Task directions – Gather every line in the items below that contains the string "category". Match case as well.

Data to examine –
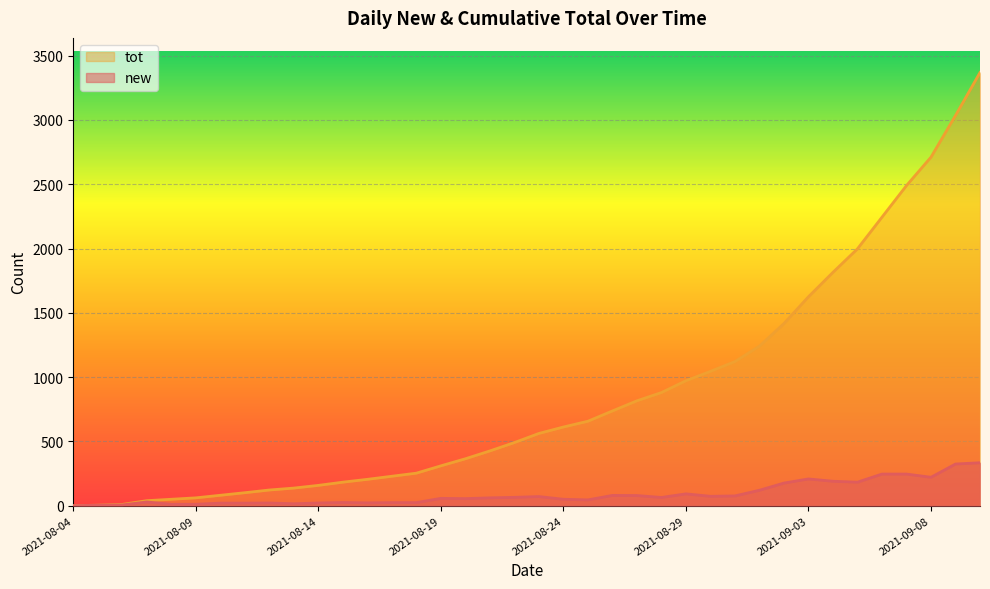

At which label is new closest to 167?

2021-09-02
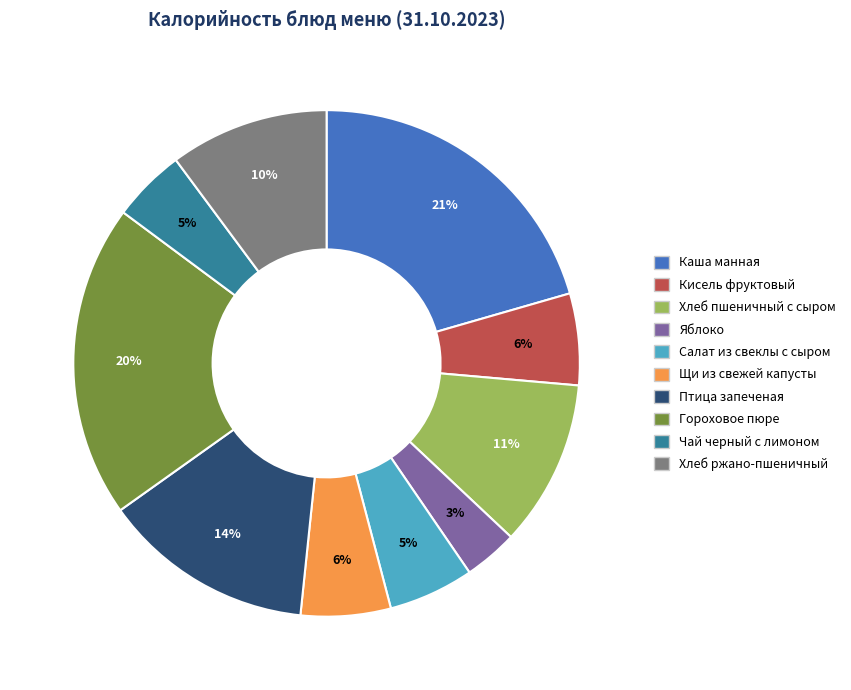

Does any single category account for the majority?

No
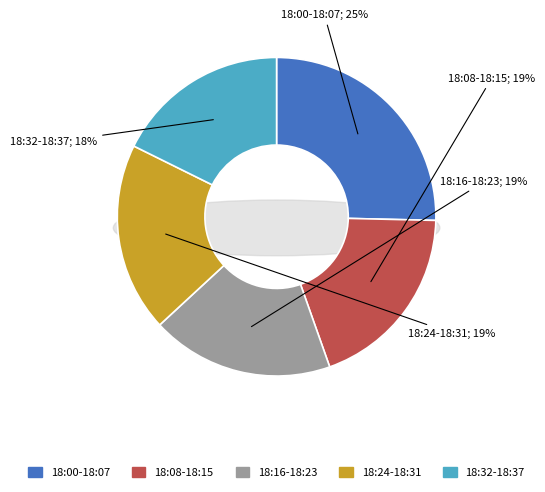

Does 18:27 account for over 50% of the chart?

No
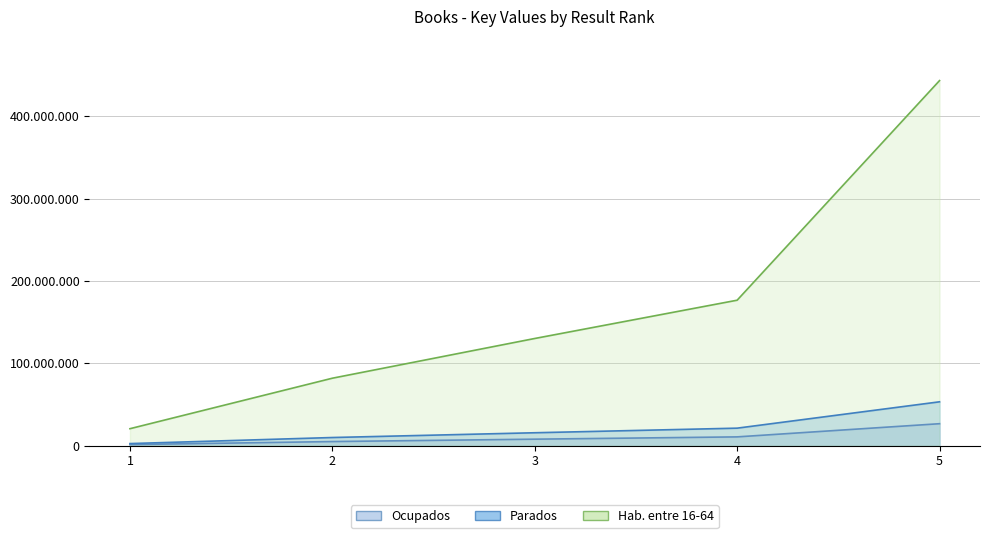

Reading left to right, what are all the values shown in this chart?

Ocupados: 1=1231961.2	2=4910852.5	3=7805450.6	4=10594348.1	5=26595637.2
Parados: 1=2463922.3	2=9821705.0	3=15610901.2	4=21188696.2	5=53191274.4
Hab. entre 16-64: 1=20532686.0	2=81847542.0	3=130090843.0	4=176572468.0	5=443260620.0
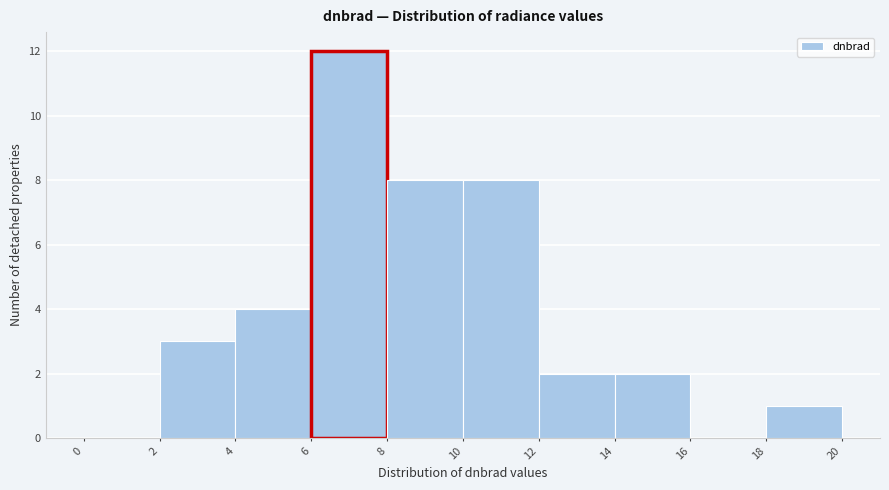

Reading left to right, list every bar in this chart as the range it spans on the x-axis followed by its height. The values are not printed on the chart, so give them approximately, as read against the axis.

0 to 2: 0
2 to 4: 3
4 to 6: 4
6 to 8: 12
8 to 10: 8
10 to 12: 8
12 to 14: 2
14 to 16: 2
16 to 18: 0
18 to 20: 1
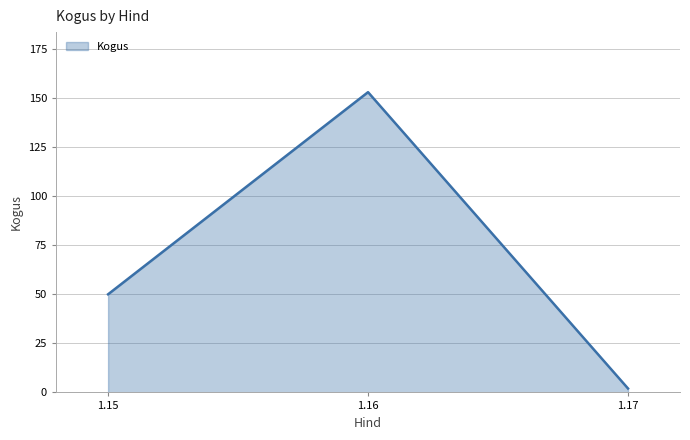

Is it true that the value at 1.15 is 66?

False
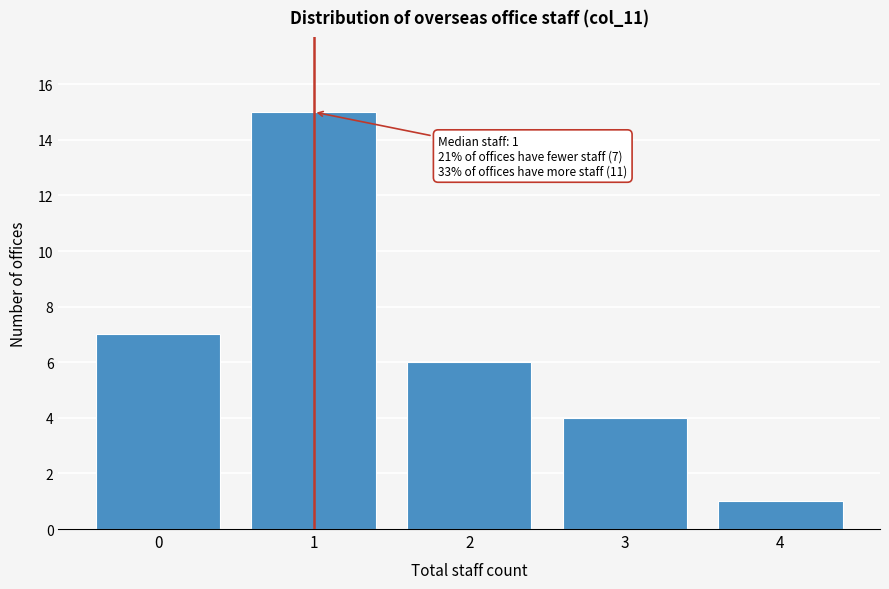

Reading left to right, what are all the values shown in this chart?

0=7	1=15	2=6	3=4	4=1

...

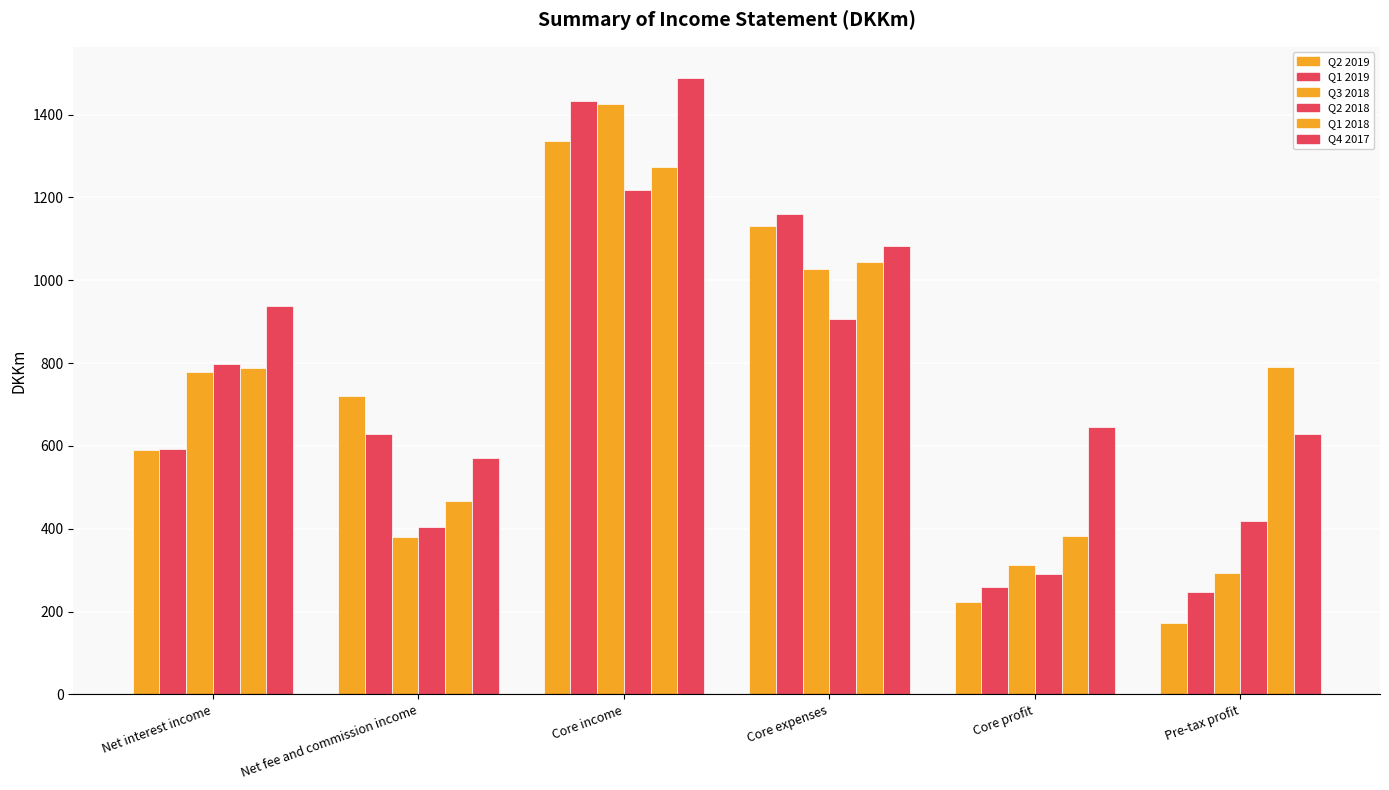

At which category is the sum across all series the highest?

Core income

Task result –
Does any single category account for the majority?
At which category is the sum across all series the highest?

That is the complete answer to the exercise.